# EXTRACT PROVIDED
╭──

[Esip-documentation] ACDD comments

John Graybeal via Esip-documentation esip-documentation at lists.esipfed.org
Fri Sep 19 13:23:14 EDT 2014


Good input!  I lied about something -- we didn't really discuss these comments today, because a lot of ACDD topics and discussion came up. We will be creating a Google spreadsheet shortly that will let us follow the status of each of these comments, as well as a number of others, and try to resolve them by an adjudication meeting in 2 weeks. So the input was timely and will be actively resolved. (Read: I'll be pestering you more soon. :->)

See other comments in-line. Thanks for continuing the engagements/discussion, it's very helpful.

By the way, I hope you don't mind that I'm copying to the list -- obviously the group will end up discussing/approving approaches.

John

On Sep 18, 2014, at 11:50, Bob Simons - NOAA Federal <bob.simons at noaa.gov> wrote:

> Thank you very much for considering my comments. Some follow-ups are below...
> 
> On 2014-09-18 10:59 AM, John Graybeal wrote:
>> As the person most involved in several of these, I guess I will respond as best I can. 
>> 
>> On Sep 18, 2014, at 09:26, Bob Simons - NOAA Federal <bob.simons at noaa.gov> wrote:
>> 
>>> I have given up trying to keep up with all of the debate regarding ACDD in the ESIP documentation cluster and trying to figure out the new system for proposing changes. But I see several big problems in the currently proposed ACDD 2.0. Can you please deal with these comments before ratification of 2.0? Thank you.
>>> 
>>> * All of the date format references just say "Use ISO 8601 date format" and point to http://en.wikipedia.org/wiki/ISO_8601,
>>> but the original ISO 8601 actually presents a large range of possible formats, including these date formats: YYYY-MM-DD, YYYYMMDD, YYYY-WWW,  YYYY-WWW-D, YYYYWWWD, YYYY-DDD, YYYYDDD, and even variants with YY instead of YYYY.  I think it is better to specify just the most common format: "ISO 8601:2004 'extended' format date time in the form YYYY-MM-DDThh:mm:ss<zone> (although ss, mm, and hh can be omitted, and <zone> can be Z, ±hh:mm, ±hh, or omitted for dates without times)".

╰──

# Saved data entries
╭──

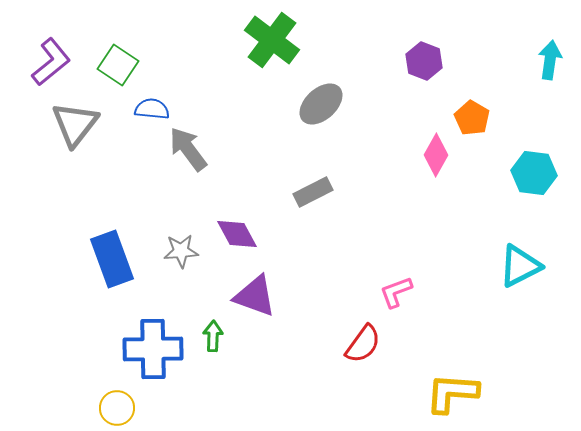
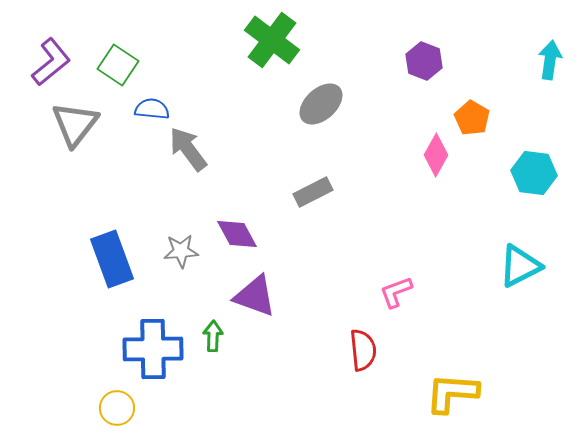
red semicircle: moved 6 px down; rotated 42 degrees counterclockwise
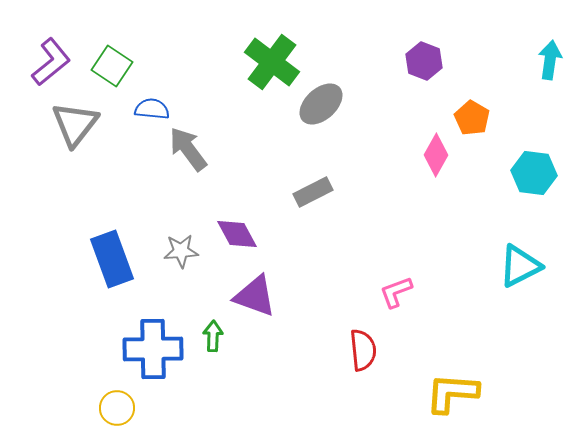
green cross: moved 22 px down
green square: moved 6 px left, 1 px down
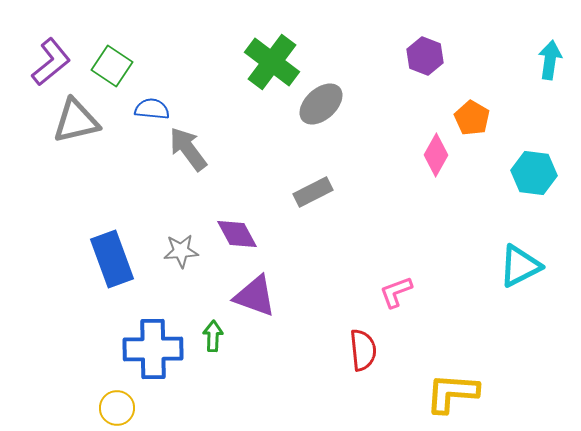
purple hexagon: moved 1 px right, 5 px up
gray triangle: moved 1 px right, 3 px up; rotated 39 degrees clockwise
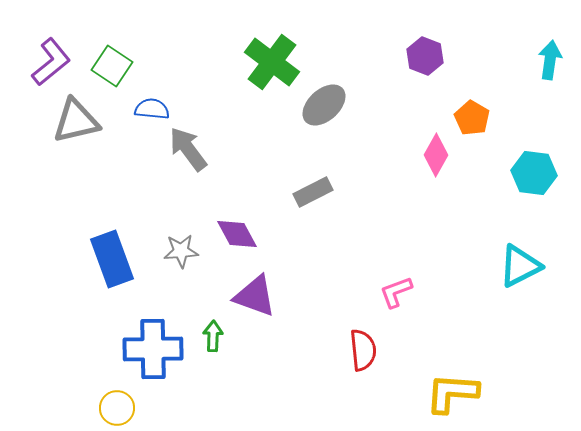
gray ellipse: moved 3 px right, 1 px down
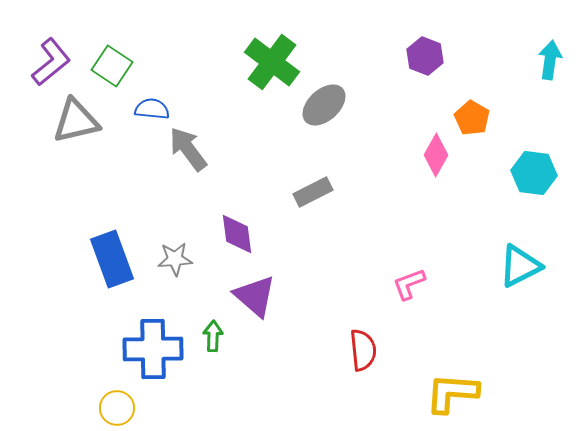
purple diamond: rotated 21 degrees clockwise
gray star: moved 6 px left, 8 px down
pink L-shape: moved 13 px right, 8 px up
purple triangle: rotated 21 degrees clockwise
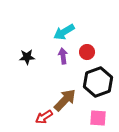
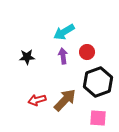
red arrow: moved 7 px left, 17 px up; rotated 18 degrees clockwise
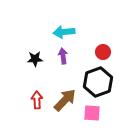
cyan arrow: rotated 25 degrees clockwise
red circle: moved 16 px right
black star: moved 8 px right, 2 px down
red arrow: rotated 102 degrees clockwise
pink square: moved 6 px left, 5 px up
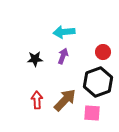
purple arrow: rotated 28 degrees clockwise
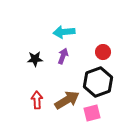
brown arrow: moved 2 px right; rotated 15 degrees clockwise
pink square: rotated 18 degrees counterclockwise
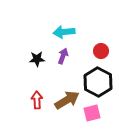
red circle: moved 2 px left, 1 px up
black star: moved 2 px right
black hexagon: rotated 12 degrees counterclockwise
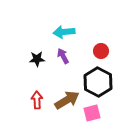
purple arrow: rotated 49 degrees counterclockwise
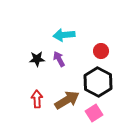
cyan arrow: moved 3 px down
purple arrow: moved 4 px left, 3 px down
red arrow: moved 1 px up
pink square: moved 2 px right; rotated 18 degrees counterclockwise
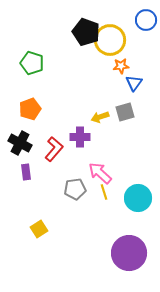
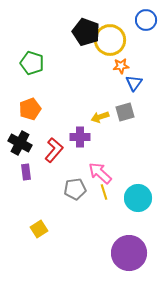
red L-shape: moved 1 px down
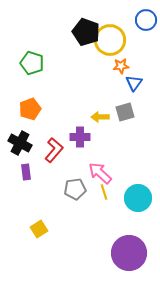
yellow arrow: rotated 18 degrees clockwise
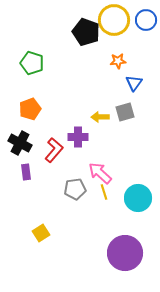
yellow circle: moved 4 px right, 20 px up
orange star: moved 3 px left, 5 px up
purple cross: moved 2 px left
yellow square: moved 2 px right, 4 px down
purple circle: moved 4 px left
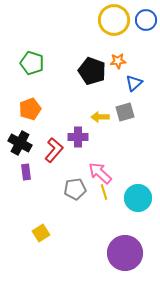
black pentagon: moved 6 px right, 39 px down
blue triangle: rotated 12 degrees clockwise
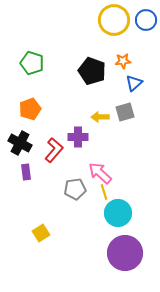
orange star: moved 5 px right
cyan circle: moved 20 px left, 15 px down
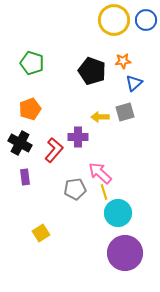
purple rectangle: moved 1 px left, 5 px down
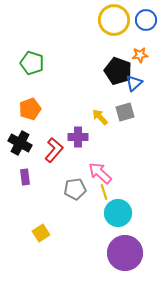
orange star: moved 17 px right, 6 px up
black pentagon: moved 26 px right
yellow arrow: rotated 48 degrees clockwise
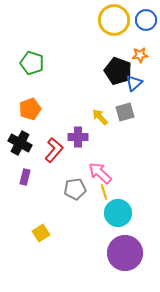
purple rectangle: rotated 21 degrees clockwise
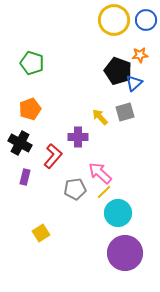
red L-shape: moved 1 px left, 6 px down
yellow line: rotated 63 degrees clockwise
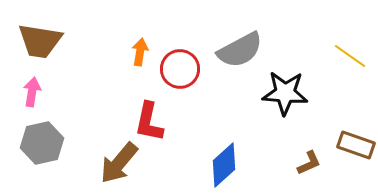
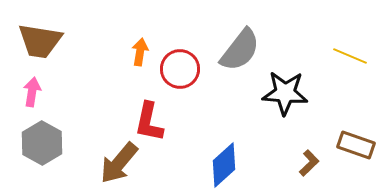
gray semicircle: rotated 24 degrees counterclockwise
yellow line: rotated 12 degrees counterclockwise
gray hexagon: rotated 18 degrees counterclockwise
brown L-shape: rotated 20 degrees counterclockwise
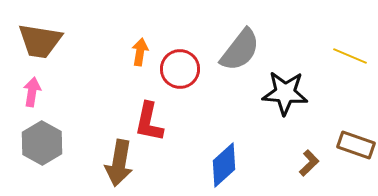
brown arrow: rotated 30 degrees counterclockwise
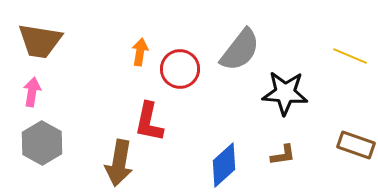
brown L-shape: moved 26 px left, 8 px up; rotated 36 degrees clockwise
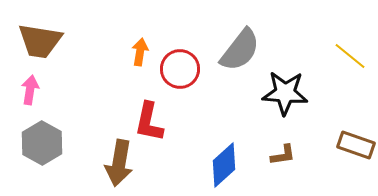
yellow line: rotated 16 degrees clockwise
pink arrow: moved 2 px left, 2 px up
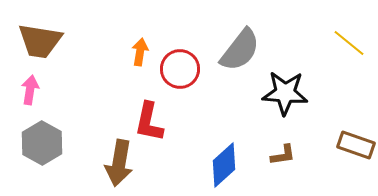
yellow line: moved 1 px left, 13 px up
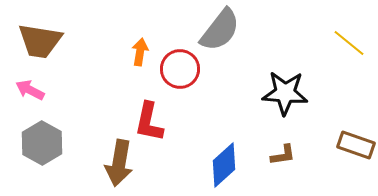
gray semicircle: moved 20 px left, 20 px up
pink arrow: rotated 72 degrees counterclockwise
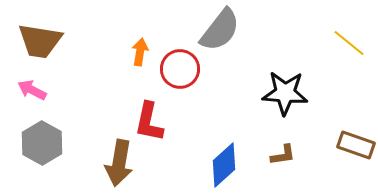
pink arrow: moved 2 px right
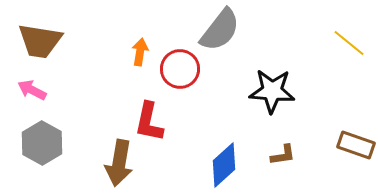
black star: moved 13 px left, 2 px up
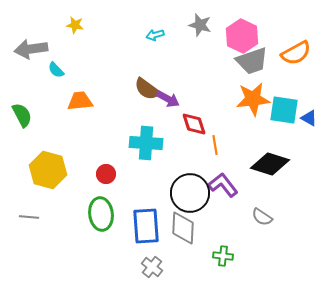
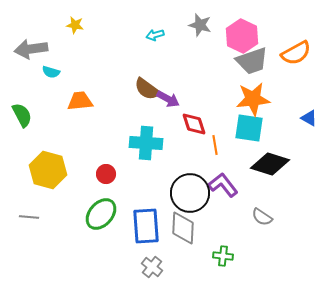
cyan semicircle: moved 5 px left, 2 px down; rotated 30 degrees counterclockwise
cyan square: moved 35 px left, 18 px down
green ellipse: rotated 48 degrees clockwise
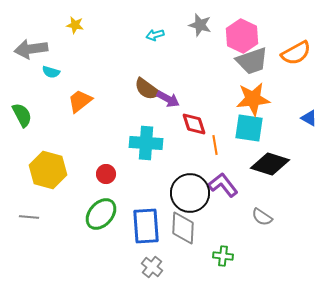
orange trapezoid: rotated 32 degrees counterclockwise
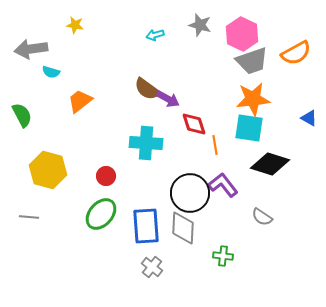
pink hexagon: moved 2 px up
red circle: moved 2 px down
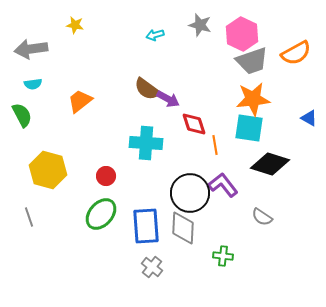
cyan semicircle: moved 18 px left, 12 px down; rotated 24 degrees counterclockwise
gray line: rotated 66 degrees clockwise
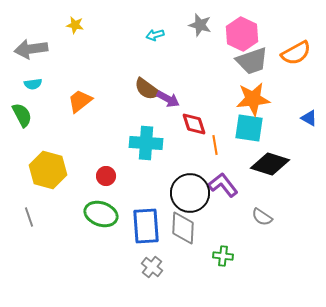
green ellipse: rotated 68 degrees clockwise
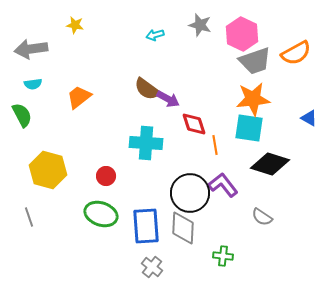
gray trapezoid: moved 3 px right
orange trapezoid: moved 1 px left, 4 px up
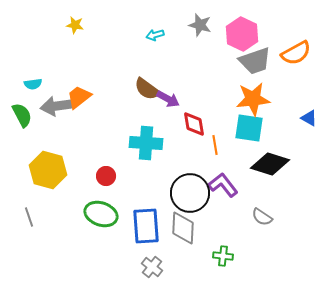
gray arrow: moved 26 px right, 57 px down
red diamond: rotated 8 degrees clockwise
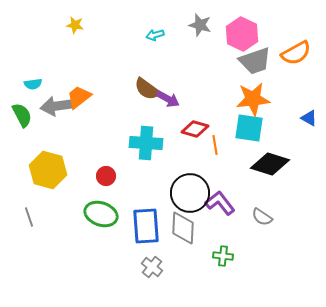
red diamond: moved 1 px right, 5 px down; rotated 64 degrees counterclockwise
purple L-shape: moved 3 px left, 18 px down
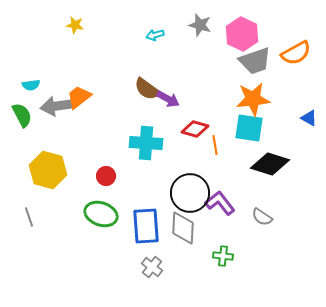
cyan semicircle: moved 2 px left, 1 px down
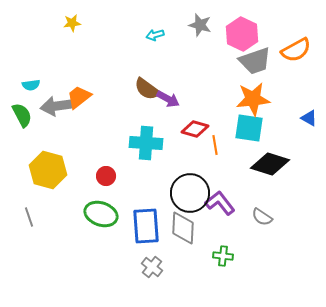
yellow star: moved 3 px left, 2 px up; rotated 18 degrees counterclockwise
orange semicircle: moved 3 px up
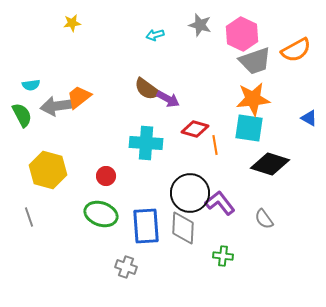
gray semicircle: moved 2 px right, 2 px down; rotated 20 degrees clockwise
gray cross: moved 26 px left; rotated 20 degrees counterclockwise
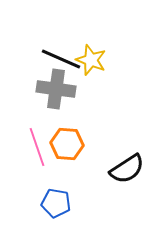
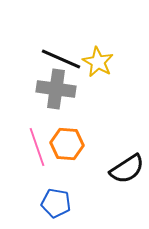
yellow star: moved 7 px right, 2 px down; rotated 8 degrees clockwise
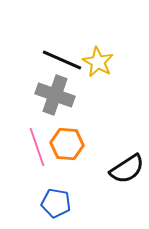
black line: moved 1 px right, 1 px down
gray cross: moved 1 px left, 6 px down; rotated 12 degrees clockwise
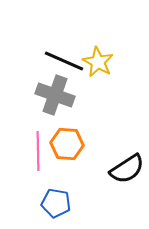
black line: moved 2 px right, 1 px down
pink line: moved 1 px right, 4 px down; rotated 18 degrees clockwise
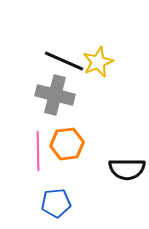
yellow star: rotated 20 degrees clockwise
gray cross: rotated 6 degrees counterclockwise
orange hexagon: rotated 12 degrees counterclockwise
black semicircle: rotated 33 degrees clockwise
blue pentagon: rotated 16 degrees counterclockwise
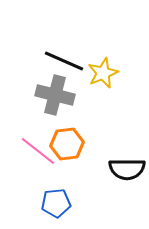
yellow star: moved 5 px right, 11 px down
pink line: rotated 51 degrees counterclockwise
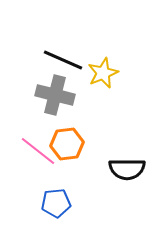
black line: moved 1 px left, 1 px up
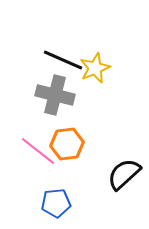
yellow star: moved 8 px left, 5 px up
black semicircle: moved 3 px left, 5 px down; rotated 138 degrees clockwise
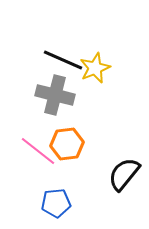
black semicircle: rotated 9 degrees counterclockwise
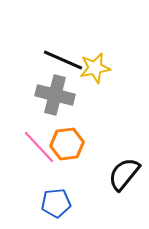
yellow star: rotated 12 degrees clockwise
pink line: moved 1 px right, 4 px up; rotated 9 degrees clockwise
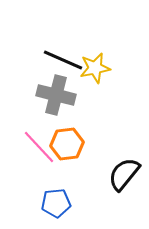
gray cross: moved 1 px right
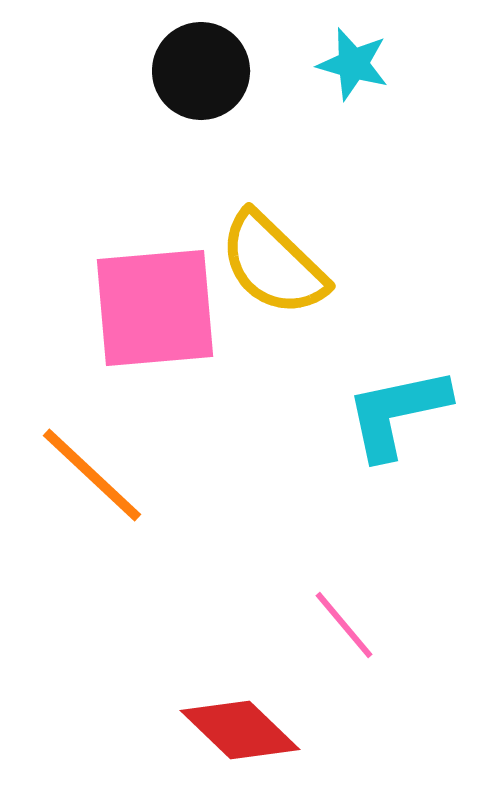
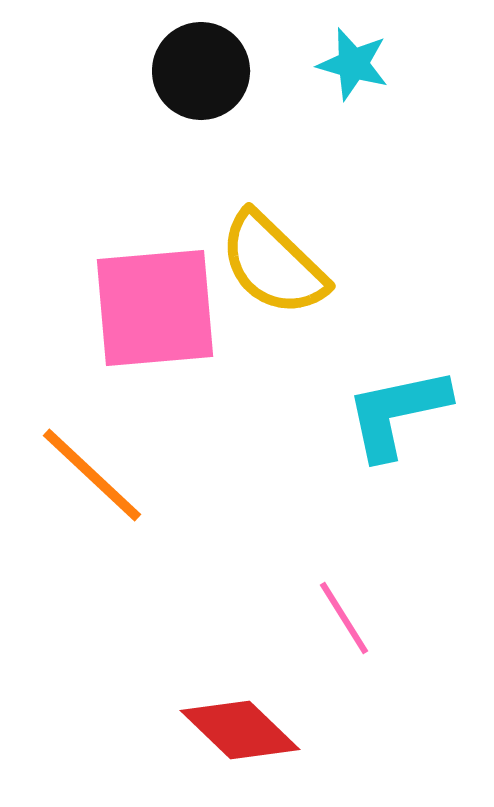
pink line: moved 7 px up; rotated 8 degrees clockwise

╰──

# WORK TO BE COMPLETED
Copy out everything from "John Graybeal via" down to "more soon. :->)" in the ACDD comments message.

# EXPECTED ANSWER
John Graybeal via Esip-documentation esip-documentation at lists.esipfed.org
Fri Sep 19 13:23:14 EDT 2014


Good input!  I lied about something -- we didn't really discuss these comments today, because a lot of ACDD topics and discussion came up. We will be creating a Google spreadsheet shortly that will let us follow the status of each of these comments, as well as a number of others, and try to resolve them by an adjudication meeting in 2 weeks. So the input was timely and will be actively resolved. (Read: I'll be pestering you more soon. :->)